Akan tetapi tidak semua teman seangkatan Tina berada di jalur yang sama dengannya. Beberapa di antara mereka sudah pulang tanpa menuntaskan studi, bahkan sebagian lainnya menetap di Australia setelah tamat kuliah.
Di situlah, menurut Tina, letak titik lemah pemberian beasiswa dana otonomi khusus yang minim pengawasan serta evaluasi. Penerima beasiswa yang gagal merampungkan studi tidak dimintai pertanggungjawaban, misalnya dalam bentuk pengembalian biaya. Begitu pun mereka yang memutuskan tidak kembali ke Indonesia.
Penilaian Tina dikuatkan oleh Petrus K Farneubun, dosen Universitas Cenderawasih. Dikatakan pemberian beasiswa ini amat positif untuk meningkatkan sumber daya manusia, tetapi perlu dibarengi dengan akuntalibas.
“Sejauh ini kita tidak tahu sesudah mereka selesai apakah mereka kembali. Ada yang memang duduk di pemerintahan tapi ada juga yang boleh dibilang punya pekerjaan tidak sesuai dengan keahlian mereka,” jelasnya.
Selama belum ada data yang solid mengenai berapa jumlah mahasiswa yang dikirim, bidang yang diambil dan berapa yang kembali ke Papua, maka imbuh Petrus K Farneubun, skema beasiswa dana otonomi khusus tak bisa diukur hasilnya secara meyakinkan.
“Agak sulit kita bilang bahwa mereka sudah membawa peningkatan dalam pengertian ada perubahan yang signifikan terhadap pembangunan atau kinerja pemerintah dan lain-lain,” jelasnya kepada BBC News Indonesia.

****

● **Kerjakan berikut ini**
1 - Salin ulang bagian kutipan teks tentang beasiswa dana otonomi khusus, mulai dari kata-kata yang memuat "Selama belum ada" sampai dengan "hasilnya secara meyakinkan.".
2 - Dalam kutipan teks tentang beasiswa dana otonomi khusus, Petrus K Farneubun disebut sebagai dosen di universitas mana?

****

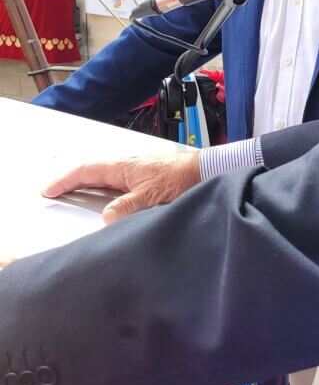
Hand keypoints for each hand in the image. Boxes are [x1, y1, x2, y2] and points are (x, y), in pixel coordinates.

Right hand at [42, 151, 201, 223]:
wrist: (204, 171)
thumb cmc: (180, 178)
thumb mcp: (151, 196)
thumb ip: (127, 207)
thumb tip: (106, 218)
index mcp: (121, 166)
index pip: (85, 171)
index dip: (65, 181)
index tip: (48, 190)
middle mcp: (125, 166)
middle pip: (91, 174)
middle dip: (71, 183)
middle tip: (55, 195)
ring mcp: (134, 172)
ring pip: (103, 179)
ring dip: (87, 188)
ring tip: (73, 198)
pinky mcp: (144, 179)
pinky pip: (116, 185)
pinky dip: (104, 192)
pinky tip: (105, 202)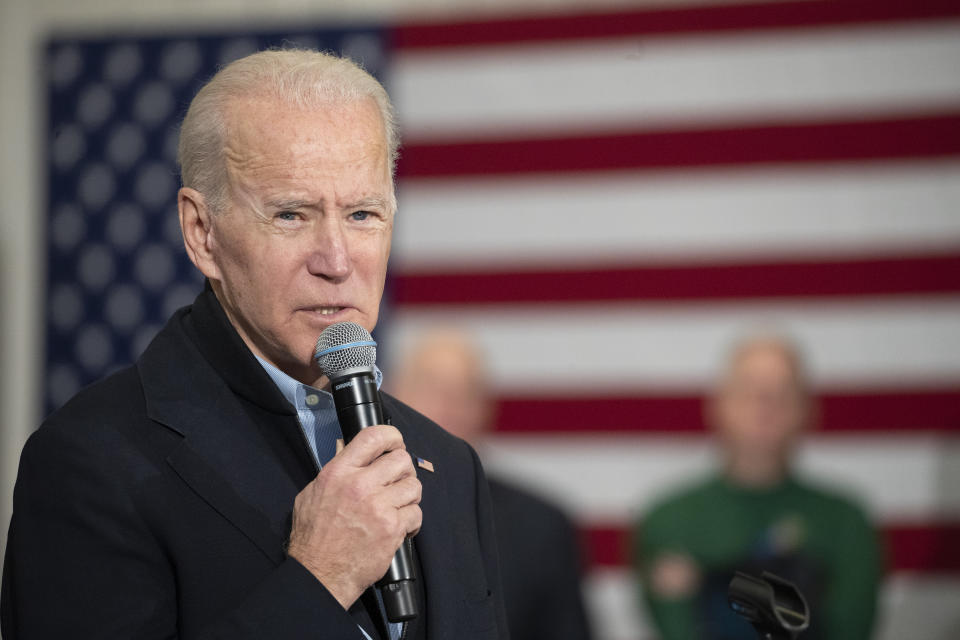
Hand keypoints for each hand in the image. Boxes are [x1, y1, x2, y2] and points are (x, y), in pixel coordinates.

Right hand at [286, 425, 422, 608]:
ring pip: (414, 486)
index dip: (391, 436)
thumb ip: (335, 471)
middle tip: (397, 481)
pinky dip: (411, 521)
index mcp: (339, 472)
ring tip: (397, 506)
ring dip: (409, 495)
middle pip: (402, 460)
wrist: (320, 574)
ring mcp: (378, 507)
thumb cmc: (313, 537)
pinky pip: (416, 513)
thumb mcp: (312, 494)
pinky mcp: (392, 529)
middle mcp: (360, 485)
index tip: (396, 443)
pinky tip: (399, 526)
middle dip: (403, 470)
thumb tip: (350, 451)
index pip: (373, 437)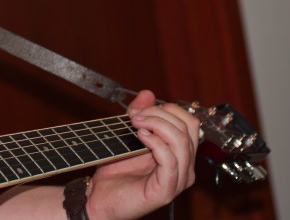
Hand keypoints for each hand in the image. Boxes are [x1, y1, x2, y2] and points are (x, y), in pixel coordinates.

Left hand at [86, 90, 199, 219]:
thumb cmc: (115, 170)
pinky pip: (170, 161)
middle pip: (187, 128)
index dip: (167, 109)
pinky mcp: (165, 190)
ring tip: (136, 123)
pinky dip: (156, 143)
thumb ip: (140, 114)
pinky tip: (140, 136)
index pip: (190, 122)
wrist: (99, 196)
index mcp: (180, 153)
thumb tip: (148, 93)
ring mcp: (177, 180)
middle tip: (135, 116)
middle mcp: (185, 167)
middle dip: (159, 114)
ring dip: (156, 125)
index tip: (140, 110)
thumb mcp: (128, 134)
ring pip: (181, 141)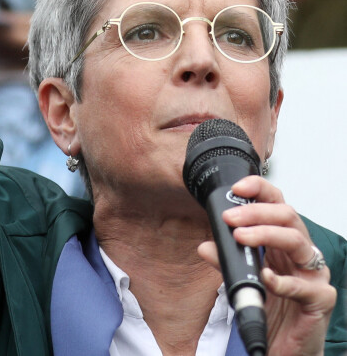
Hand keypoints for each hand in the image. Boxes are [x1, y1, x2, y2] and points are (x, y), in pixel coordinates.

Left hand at [198, 176, 336, 355]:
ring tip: (241, 237)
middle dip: (257, 212)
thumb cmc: (274, 310)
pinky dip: (282, 280)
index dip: (260, 190)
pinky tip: (265, 277)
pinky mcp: (320, 299)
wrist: (286, 349)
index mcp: (285, 242)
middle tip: (231, 217)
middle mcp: (302, 253)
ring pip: (297, 241)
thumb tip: (206, 246)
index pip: (277, 204)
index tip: (238, 187)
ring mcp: (314, 274)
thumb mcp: (246, 281)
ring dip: (266, 234)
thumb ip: (228, 262)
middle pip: (287, 216)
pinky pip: (304, 286)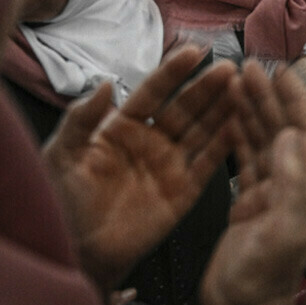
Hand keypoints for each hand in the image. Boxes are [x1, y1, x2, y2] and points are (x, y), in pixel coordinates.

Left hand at [43, 46, 238, 294]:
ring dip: (223, 109)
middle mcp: (151, 142)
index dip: (173, 73)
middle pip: (185, 108)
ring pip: (202, 131)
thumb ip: (80, 120)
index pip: (152, 93)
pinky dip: (227, 144)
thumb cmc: (61, 202)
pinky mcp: (185, 191)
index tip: (194, 52)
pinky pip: (209, 164)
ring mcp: (170, 165)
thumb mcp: (61, 156)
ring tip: (244, 89)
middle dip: (207, 87)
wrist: (76, 252)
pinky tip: (242, 124)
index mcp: (121, 128)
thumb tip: (105, 83)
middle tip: (230, 68)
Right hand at [201, 62, 305, 304]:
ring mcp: (273, 192)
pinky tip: (230, 115)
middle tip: (251, 66)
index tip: (281, 71)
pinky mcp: (251, 201)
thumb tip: (291, 135)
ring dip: (252, 109)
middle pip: (283, 129)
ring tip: (237, 80)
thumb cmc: (264, 277)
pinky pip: (246, 158)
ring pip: (264, 139)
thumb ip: (292, 181)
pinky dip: (238, 134)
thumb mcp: (285, 228)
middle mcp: (296, 185)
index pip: (305, 132)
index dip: (294, 100)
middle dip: (269, 97)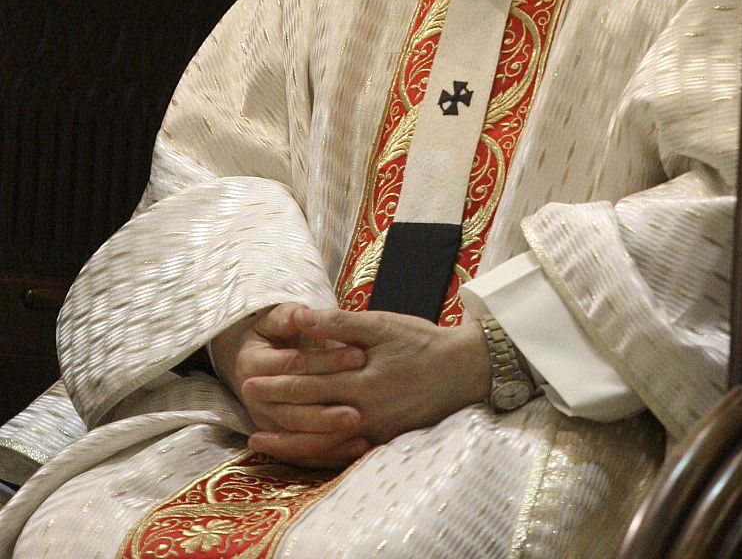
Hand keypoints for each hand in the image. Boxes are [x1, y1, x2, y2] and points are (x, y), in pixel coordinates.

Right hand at [211, 302, 369, 467]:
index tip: (360, 356)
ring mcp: (265, 422)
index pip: (293, 364)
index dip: (326, 360)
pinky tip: (358, 447)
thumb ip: (290, 315)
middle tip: (358, 410)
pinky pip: (304, 453)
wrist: (258, 358)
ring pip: (297, 435)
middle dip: (326, 410)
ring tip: (360, 428)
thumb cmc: (276, 331)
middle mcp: (254, 399)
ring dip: (328, 437)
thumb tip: (303, 314)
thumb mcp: (277, 317)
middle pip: (293, 408)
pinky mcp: (279, 439)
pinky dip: (330, 453)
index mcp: (252, 364)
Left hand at [227, 305, 491, 465]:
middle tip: (246, 400)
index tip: (250, 379)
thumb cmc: (421, 342)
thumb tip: (301, 317)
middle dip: (275, 407)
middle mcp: (364, 412)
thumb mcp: (382, 324)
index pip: (308, 382)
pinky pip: (341, 455)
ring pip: (320, 444)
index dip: (277, 381)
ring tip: (259, 442)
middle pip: (308, 414)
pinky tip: (299, 454)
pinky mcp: (382, 441)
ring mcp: (373, 431)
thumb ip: (339, 324)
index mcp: (361, 380)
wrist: (463, 370)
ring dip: (287, 443)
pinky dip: (315, 456)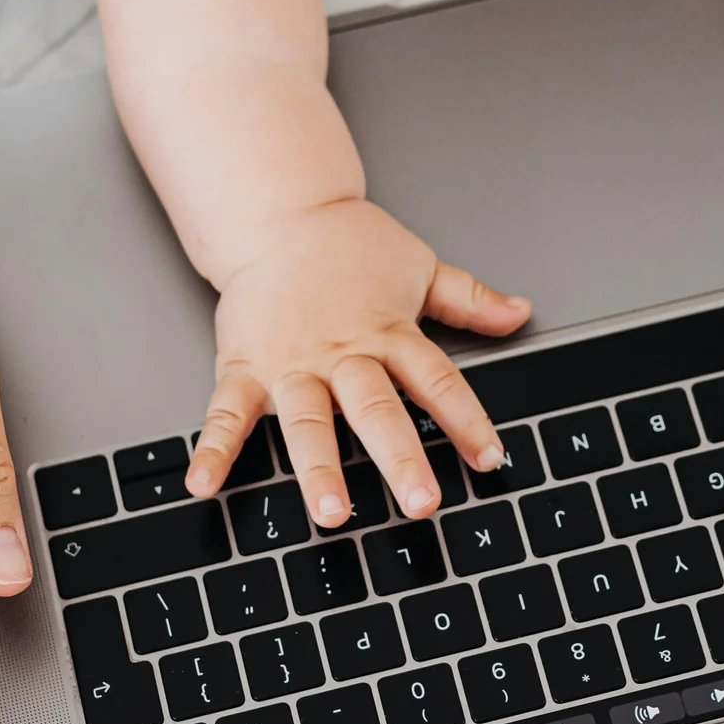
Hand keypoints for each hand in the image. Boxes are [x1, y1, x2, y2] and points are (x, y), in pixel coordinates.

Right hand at [185, 199, 530, 526]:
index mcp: (388, 333)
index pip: (437, 382)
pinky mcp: (243, 367)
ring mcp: (291, 364)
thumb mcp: (420, 267)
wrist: (278, 211)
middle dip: (400, 459)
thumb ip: (469, 299)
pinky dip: (214, 450)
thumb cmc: (347, 243)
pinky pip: (226, 413)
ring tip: (331, 512)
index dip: (466, 420)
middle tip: (421, 503)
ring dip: (318, 469)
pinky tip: (204, 484)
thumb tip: (520, 313)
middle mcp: (342, 354)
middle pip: (376, 411)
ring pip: (308, 422)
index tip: (490, 459)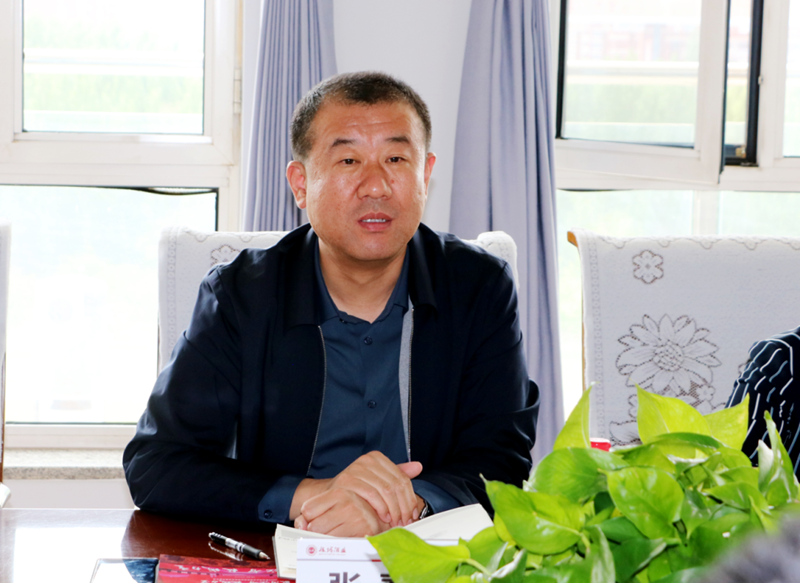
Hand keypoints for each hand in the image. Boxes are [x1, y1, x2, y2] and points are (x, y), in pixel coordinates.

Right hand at [290, 451, 422, 527]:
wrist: (330, 496)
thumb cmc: (356, 490)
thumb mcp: (378, 480)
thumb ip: (397, 474)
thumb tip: (418, 466)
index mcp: (376, 458)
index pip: (402, 478)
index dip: (410, 498)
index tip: (412, 512)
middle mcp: (366, 460)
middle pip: (395, 484)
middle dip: (403, 506)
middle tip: (405, 520)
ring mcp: (356, 469)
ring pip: (385, 490)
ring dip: (393, 509)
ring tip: (395, 521)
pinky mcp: (347, 480)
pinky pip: (371, 494)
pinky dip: (380, 507)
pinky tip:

****

● **Jawaban tugas**
1 -
Selama belum ada data yang solid mengenai berapa jumlah mahasiswa yang dikirim, bidang yang diambil dan berapa yang kembali ke Papua, maka imbuh Petrus K Farneubun, skema beasiswa dana otonomi khusus tak bisa diukur hasilnya secara meyakinkan.

2 - Universitas Cenderawasih.